The role of the “new forests” that have appeared in the last 30 years as a result of rewilding or natural regeneration is the focus for one of the projects selected in the call.
“We’re going to map all the forests that have come up in São Paulo in the last 30 years with the aim of understanding their contribution to the conservation of nature and also to human well-being. In some cases, we’ll analyze the multiple functions they perform, such as infiltration of water into the soil, carbon storage, production of timber, and conservation of biodiversity, to provide only a few examples,” said Pedro Henrique Santin Brancalion, a professor at the University of São Paulo’s Luiz de Queiroz College of Agriculture (ESALQ-USP) and principal investigator for this project, a collaboration with the University of Wageningen (WUR) in the Netherlands.
Brancalion plans to carry out several types of measurements in 1,000 forest areas, each with an area of 900 m², across São Paulo state from the coast to the borders with Mato Grosso do Sul and Paraná states. In some of these areas, other measurements will be made by a group led by Marina Corrêa Côrtes, a professor at São Paulo State University’s Rio Claro Bioscience Institute (IB-UNESP).
“We’ll select a region, probably in the Cumbataí River basin, and pick a number of areas in which to perform exhaustive sampling of the wildlife in order to analyze the interactions between fauna and flora. A database produced by another project will enable us to identify tree species, measure their density and collect other information, which we’ll supplement with data mainly on birds and mammals,” said Côrtes, who is collaborating on this project with researchers from Utrecht University.

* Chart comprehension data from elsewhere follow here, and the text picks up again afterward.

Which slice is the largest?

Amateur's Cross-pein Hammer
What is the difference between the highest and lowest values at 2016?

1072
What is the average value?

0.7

According to Côrtes, the goal is to understand how the interactions between plants and seed-dispersing animals are shaped in forests with different regeneration ages.

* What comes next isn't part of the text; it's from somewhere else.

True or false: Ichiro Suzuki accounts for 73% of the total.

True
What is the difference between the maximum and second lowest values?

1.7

“We want to see how these animals are helping the forest regenerate naturally,” she said. “We’ll compare different forests of different ages located in different environments, such as sugarcane plantations and pasturelands. On this basis, we can see how animal species diversity is doing and how it interacts with plant diversity in the environment concerned.”
Water and soil
In the Upper Paranapanema region, Alexandre Camargo Martensen, a professor in the Federal University of São Carlos’s Center for Natural Sciences (CCN-UFSCar), is the principal investigator for a project that is evaluating the capacity of regenerated forest areas to restore biodiversity and ecosystem services.
To do this, the CCN-UFSCar group will measure biodiversity and water quality in several ways. One will involve the installation of recording devices at various locations to capture the sounds of animals at different times of day. A computer program will later identify the animals using artificial intelligence. The outcome will be high-precision data on existing species produced at a low cost.

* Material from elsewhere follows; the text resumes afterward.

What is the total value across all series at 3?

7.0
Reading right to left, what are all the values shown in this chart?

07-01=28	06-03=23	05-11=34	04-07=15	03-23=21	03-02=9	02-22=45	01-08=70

The researchers will also measure levels of carbon, nitrogen, sediments and agrochemicals entering the forest in water courses.
“The measurements will give us a number of parameters with which to understand how the system is working,” Martensen said.
The fourth project, led by Tsai Siu Mui, a professor affiliated with the University of São Paulo’s Center for Nuclear Energy in Agriculture (CENA-USP), will study plant-soil interactions in the Atlantic rainforest and how they influence the restoration of tree species diversity and ecosystem functioning. The findings will include information that can be used to formulate a plan to upgrade restoration programs for the biome.